| PROVIDED DATA |
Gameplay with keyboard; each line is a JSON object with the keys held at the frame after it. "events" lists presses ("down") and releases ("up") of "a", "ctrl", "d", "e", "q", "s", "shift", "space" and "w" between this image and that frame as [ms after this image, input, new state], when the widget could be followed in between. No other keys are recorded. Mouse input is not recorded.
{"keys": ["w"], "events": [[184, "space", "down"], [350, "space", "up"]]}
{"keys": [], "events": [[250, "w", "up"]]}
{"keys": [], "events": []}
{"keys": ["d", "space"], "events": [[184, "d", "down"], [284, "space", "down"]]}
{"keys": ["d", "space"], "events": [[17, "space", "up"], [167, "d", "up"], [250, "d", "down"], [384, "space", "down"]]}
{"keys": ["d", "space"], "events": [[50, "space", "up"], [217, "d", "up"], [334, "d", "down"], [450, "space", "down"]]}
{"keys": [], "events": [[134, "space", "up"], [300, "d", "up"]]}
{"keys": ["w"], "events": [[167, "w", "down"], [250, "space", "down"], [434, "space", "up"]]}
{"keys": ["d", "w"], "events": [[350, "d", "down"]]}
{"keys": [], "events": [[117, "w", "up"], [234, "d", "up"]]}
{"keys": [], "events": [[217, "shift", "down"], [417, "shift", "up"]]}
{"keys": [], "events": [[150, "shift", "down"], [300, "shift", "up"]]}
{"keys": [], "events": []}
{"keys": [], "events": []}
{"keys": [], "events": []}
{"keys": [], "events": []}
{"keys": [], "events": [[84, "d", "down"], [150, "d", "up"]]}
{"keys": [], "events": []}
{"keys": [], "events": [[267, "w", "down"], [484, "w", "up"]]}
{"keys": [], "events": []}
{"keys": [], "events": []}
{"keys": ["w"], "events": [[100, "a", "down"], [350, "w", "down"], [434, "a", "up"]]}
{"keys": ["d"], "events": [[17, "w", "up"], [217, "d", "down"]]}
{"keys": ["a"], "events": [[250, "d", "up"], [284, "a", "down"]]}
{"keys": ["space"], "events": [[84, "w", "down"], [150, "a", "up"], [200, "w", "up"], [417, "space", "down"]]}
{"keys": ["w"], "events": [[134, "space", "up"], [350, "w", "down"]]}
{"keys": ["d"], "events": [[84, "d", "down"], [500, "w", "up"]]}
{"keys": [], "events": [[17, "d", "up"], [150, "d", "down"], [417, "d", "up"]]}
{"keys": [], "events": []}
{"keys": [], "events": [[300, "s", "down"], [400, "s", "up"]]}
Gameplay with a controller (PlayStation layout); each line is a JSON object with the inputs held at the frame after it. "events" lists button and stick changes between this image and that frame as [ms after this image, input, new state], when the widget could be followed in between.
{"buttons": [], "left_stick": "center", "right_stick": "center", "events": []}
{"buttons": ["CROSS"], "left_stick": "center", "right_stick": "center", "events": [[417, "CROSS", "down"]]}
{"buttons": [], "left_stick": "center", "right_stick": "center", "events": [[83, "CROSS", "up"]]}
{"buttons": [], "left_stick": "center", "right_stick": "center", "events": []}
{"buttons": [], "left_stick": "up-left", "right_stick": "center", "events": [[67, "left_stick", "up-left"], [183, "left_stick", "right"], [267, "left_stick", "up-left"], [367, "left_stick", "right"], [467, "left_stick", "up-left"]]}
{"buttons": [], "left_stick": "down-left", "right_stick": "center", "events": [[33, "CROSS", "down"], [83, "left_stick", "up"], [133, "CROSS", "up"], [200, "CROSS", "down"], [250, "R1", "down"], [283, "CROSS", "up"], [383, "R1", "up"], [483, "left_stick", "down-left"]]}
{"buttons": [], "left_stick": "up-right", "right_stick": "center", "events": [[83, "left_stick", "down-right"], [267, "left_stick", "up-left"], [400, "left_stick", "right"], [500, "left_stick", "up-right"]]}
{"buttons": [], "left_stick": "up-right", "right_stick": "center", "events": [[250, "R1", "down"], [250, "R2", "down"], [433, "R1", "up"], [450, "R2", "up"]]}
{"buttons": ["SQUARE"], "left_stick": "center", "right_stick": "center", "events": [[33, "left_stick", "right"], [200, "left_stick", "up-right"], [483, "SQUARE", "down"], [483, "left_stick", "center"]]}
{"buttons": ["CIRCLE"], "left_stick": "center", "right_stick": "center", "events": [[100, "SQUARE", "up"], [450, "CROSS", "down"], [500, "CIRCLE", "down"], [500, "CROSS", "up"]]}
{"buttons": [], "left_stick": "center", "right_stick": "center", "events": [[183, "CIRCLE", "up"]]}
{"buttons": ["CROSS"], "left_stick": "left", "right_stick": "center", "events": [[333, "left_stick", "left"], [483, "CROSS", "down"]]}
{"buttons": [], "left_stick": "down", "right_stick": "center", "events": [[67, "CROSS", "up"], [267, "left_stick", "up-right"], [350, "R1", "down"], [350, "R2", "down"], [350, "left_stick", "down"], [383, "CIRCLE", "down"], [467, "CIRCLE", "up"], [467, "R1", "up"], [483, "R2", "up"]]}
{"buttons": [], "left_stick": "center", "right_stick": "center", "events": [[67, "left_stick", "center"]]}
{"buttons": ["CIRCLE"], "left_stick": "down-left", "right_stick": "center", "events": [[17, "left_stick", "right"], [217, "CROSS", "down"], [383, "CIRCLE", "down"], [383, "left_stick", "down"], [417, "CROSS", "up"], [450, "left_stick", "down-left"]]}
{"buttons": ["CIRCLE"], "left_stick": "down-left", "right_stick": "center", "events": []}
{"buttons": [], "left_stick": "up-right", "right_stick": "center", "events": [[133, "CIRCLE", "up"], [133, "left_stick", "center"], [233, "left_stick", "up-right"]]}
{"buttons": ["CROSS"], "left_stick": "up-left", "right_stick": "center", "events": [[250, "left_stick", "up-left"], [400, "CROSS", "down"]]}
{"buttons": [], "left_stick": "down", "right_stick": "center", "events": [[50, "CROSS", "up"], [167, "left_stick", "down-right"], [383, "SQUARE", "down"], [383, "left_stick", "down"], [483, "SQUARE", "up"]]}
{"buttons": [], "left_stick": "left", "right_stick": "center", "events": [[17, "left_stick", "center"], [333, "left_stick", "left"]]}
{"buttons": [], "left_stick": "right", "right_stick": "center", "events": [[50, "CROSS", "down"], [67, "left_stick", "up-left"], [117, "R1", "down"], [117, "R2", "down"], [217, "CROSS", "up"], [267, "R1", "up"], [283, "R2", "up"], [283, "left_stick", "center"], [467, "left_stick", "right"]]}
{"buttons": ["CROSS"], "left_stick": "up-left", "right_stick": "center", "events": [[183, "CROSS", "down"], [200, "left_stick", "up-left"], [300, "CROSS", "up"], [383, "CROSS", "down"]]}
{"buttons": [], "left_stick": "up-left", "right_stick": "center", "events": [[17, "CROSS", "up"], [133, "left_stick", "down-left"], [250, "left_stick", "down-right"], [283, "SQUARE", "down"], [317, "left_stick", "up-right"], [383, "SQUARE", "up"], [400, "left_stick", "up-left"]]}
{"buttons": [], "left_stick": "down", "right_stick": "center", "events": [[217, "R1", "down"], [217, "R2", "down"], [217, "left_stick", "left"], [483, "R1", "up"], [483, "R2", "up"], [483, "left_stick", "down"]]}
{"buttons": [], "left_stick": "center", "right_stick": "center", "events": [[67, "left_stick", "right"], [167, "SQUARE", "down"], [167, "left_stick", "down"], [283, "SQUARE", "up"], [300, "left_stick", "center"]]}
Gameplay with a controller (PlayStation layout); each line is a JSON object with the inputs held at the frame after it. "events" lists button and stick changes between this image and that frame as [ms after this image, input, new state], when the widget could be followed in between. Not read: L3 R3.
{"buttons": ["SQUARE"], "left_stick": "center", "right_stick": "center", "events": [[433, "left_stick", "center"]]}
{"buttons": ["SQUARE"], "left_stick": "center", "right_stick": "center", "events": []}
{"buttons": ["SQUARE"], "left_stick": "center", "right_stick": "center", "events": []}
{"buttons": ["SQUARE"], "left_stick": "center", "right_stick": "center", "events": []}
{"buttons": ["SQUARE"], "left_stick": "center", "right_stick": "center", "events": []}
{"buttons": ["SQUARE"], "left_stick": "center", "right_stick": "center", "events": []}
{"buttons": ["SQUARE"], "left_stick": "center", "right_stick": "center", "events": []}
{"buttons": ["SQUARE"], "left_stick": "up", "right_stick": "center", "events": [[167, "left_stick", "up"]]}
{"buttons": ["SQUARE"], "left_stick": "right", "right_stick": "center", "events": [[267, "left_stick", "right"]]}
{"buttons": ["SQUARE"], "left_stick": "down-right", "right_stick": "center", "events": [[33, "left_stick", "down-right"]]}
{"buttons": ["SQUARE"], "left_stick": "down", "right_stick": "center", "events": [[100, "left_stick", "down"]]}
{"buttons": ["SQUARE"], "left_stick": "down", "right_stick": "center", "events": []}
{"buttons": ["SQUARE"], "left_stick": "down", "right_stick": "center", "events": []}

| WHAT YOU WILL DO |
Show every line in the entries where the string "Gameplay" occurs.

| OUTPUT BELOW |
Gameplay with keyboard; each line is a JSON object with the keys held at the frame after it. "events" lists presses ("down") and releases ("up") of "a", "ctrl", "d", "e", "q", "s", "shift", "space" and "w" between this image and that frame as [ms after this image, input, new state], when the widget could be followed in between. No other keys are recorded. Mouse input is not recorded.
Gameplay with a controller (PlayStation layout); each line is a JSON object with the inputs held at the frame after it. "events" lists button and stick changes between this image and that frame as [ms after this image, input, new state], when the widget could be followed in between.
Gameplay with a controller (PlayStation layout); each line is a JSON object with the inputs held at the frame after it. "events" lists button and stick changes between this image and that frame as [ms after this image, input, new state], when the widget could be followed in between. Not read: L3 R3.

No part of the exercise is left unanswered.